JohnnyP: Z jednej strony - przegrywamy minimalnie (jeszcze mniej niż z Chelsea 2 sezony temu) , z drugiej strony - nie ma kto strzelać bramek dla United i dawać napęd drużynie. Trzeba kupić co najmniej 3-4 zawodników doświadczonych, klasowych lecz nadal jeszcze w odpowiednim wieku, bo jeżeli nie, to będzie kolejny sezon typu - "o mały włos". Albo trzeba grać 2 napastnikami albo zmienić system, bo z takim jak ostatnio dalej nie pójdzie.

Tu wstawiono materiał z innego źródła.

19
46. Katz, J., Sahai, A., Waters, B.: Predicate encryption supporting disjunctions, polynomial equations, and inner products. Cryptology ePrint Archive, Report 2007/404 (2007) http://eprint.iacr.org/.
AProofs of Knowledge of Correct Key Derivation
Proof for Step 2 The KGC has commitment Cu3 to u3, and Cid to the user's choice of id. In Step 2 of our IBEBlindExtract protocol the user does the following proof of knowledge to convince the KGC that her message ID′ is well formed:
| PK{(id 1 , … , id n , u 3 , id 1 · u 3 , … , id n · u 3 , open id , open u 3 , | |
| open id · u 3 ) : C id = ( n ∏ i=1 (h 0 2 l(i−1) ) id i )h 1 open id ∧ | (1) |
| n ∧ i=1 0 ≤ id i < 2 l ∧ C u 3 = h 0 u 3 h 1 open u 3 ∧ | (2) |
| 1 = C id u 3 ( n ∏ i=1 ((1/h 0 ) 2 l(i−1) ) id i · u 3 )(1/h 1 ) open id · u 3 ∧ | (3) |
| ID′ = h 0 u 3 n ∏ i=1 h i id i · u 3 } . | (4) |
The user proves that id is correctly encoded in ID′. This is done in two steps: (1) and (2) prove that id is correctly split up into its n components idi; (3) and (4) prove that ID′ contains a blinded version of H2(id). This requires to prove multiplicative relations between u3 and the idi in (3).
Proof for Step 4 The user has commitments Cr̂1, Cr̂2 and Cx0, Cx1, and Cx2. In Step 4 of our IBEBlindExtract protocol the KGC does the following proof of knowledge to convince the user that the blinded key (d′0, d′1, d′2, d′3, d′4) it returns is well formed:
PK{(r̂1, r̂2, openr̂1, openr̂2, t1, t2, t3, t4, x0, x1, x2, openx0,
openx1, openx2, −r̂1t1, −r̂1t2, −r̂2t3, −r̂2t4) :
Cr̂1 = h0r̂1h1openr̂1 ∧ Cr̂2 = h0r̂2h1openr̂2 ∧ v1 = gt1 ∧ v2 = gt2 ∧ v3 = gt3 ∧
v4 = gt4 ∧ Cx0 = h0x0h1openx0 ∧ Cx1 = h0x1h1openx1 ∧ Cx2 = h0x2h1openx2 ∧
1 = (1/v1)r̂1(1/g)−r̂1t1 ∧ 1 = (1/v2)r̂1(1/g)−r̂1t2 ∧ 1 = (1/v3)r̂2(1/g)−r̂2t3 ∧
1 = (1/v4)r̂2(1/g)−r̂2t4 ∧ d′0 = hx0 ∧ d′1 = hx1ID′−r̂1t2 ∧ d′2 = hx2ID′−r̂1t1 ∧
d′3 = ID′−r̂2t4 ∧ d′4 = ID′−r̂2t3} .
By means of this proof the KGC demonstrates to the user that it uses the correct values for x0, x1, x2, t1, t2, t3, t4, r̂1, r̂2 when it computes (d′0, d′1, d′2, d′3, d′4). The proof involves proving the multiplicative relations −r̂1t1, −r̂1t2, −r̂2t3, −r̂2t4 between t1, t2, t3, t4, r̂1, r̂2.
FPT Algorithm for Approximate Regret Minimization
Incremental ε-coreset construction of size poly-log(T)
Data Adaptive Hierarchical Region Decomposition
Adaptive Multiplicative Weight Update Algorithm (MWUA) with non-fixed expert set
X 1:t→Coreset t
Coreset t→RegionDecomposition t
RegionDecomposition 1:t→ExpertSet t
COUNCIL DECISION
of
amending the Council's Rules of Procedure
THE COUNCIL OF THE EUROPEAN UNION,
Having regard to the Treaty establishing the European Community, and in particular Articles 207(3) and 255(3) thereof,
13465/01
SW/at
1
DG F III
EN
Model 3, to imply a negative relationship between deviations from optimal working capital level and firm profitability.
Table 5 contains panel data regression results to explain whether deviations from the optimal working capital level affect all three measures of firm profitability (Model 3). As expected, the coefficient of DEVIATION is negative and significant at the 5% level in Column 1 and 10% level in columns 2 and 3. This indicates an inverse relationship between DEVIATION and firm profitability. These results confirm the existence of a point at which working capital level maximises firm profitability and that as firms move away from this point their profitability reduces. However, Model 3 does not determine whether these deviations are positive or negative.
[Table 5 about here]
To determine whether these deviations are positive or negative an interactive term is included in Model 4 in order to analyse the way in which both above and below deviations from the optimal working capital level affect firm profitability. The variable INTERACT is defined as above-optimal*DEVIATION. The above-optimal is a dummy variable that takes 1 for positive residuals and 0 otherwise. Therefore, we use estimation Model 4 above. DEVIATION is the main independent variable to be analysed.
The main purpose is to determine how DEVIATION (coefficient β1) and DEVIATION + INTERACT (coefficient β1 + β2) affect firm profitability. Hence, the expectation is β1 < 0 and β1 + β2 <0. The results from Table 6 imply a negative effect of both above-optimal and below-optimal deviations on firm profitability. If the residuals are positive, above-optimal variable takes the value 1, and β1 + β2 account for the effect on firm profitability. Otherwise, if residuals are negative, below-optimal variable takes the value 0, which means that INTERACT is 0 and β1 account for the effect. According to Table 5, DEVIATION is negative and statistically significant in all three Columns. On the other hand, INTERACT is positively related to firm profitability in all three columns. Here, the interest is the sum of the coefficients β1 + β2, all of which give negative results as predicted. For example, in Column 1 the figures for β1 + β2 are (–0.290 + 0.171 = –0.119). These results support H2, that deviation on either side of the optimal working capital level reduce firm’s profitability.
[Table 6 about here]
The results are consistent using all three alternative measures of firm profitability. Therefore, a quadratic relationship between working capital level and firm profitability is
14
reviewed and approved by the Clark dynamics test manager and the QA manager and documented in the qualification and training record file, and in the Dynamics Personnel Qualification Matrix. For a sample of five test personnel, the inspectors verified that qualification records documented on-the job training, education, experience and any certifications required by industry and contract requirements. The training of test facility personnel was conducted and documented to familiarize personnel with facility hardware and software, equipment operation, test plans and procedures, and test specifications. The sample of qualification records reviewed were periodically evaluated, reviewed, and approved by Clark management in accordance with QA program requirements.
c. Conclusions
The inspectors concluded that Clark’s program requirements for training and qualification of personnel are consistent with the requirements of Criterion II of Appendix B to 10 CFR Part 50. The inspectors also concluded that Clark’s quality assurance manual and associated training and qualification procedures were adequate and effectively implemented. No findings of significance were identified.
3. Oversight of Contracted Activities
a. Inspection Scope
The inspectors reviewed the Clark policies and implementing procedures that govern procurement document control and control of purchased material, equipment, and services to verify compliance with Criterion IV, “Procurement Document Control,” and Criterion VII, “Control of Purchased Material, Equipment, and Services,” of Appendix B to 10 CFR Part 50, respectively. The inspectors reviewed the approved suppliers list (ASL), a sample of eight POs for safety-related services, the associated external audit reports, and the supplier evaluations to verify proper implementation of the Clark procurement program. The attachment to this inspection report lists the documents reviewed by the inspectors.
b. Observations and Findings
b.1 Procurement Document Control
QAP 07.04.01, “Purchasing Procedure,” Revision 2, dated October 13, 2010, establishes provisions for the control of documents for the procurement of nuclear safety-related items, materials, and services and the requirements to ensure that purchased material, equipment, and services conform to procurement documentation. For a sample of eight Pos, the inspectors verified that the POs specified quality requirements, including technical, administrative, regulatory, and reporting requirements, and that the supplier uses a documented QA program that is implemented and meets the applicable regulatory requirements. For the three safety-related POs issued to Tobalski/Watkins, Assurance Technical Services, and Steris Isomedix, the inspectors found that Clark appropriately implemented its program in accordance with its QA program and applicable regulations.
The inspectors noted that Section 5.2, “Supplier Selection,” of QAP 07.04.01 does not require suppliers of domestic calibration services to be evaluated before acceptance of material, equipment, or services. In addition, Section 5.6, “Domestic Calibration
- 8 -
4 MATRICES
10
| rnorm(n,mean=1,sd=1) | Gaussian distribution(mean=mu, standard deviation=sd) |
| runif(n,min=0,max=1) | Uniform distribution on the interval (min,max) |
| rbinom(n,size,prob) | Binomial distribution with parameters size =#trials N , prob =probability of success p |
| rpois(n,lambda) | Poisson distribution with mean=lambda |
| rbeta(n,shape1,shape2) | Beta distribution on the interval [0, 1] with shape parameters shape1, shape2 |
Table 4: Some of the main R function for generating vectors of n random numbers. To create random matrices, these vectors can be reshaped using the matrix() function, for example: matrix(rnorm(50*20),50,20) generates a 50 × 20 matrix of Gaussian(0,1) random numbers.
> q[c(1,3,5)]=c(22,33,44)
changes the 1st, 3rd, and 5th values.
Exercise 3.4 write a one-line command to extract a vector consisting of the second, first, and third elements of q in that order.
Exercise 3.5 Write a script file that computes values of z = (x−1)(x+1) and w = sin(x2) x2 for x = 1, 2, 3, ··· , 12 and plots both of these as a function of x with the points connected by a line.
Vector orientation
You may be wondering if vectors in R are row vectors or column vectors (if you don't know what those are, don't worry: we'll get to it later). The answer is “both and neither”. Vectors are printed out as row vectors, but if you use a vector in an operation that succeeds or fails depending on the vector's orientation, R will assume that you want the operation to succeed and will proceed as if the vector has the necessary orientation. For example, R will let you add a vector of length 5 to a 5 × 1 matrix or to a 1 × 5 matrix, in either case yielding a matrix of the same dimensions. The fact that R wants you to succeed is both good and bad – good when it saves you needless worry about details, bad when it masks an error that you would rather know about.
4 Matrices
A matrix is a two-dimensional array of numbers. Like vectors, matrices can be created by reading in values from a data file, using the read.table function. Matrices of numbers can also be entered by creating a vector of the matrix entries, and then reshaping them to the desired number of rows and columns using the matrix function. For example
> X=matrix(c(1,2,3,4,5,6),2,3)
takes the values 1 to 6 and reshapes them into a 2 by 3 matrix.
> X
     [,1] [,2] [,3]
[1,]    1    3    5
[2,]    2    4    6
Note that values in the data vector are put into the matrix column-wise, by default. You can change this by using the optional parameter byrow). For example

Nie można przegrywać spotkań takich jak z Blackburn (3-2) na Old Trafford, czy - niedawno - Wigan, lub remisować takich spotkań jak ostatnie z Evertonem. To jest śmiech na sali i nędza w wykonaniu klubu z tej samej półki co FC Barcelona, Real Madryt, AC Milan. Kiedyś w Premier League było tak, że jeżeli ktoś przegrywał z United dwoma bramkami, to dostawał zaraz następne dwie albo trzy. Jeżeli przeciwnik nie wykazywał inicjatywy, to United tak przyspieszał, że powolny zanim się zorientował dostawał dwie bramki. Teraz w derbach City gra "piach", a United nie mogą "przykryć" obrońcy City w polu karnym i jest 1-0. Kiedyś po takiej bramce, City "dostałyby" ze dwie bramki i byłoby po meczu - teraz mecz się skończył z niczym. A poza tym co to za derby? Kiedyś to były "derby" z Liverpoolem, który parę ładnych sezonów walczył o mistrzostwo, a potrafił dostawać łomot na Anfield Road od United 3-1. 2 bramki strzelił wtedy G. Pallister! To były czasy, a derby takie, że kawałki butów i koszulek fruwały, trzaskały kości!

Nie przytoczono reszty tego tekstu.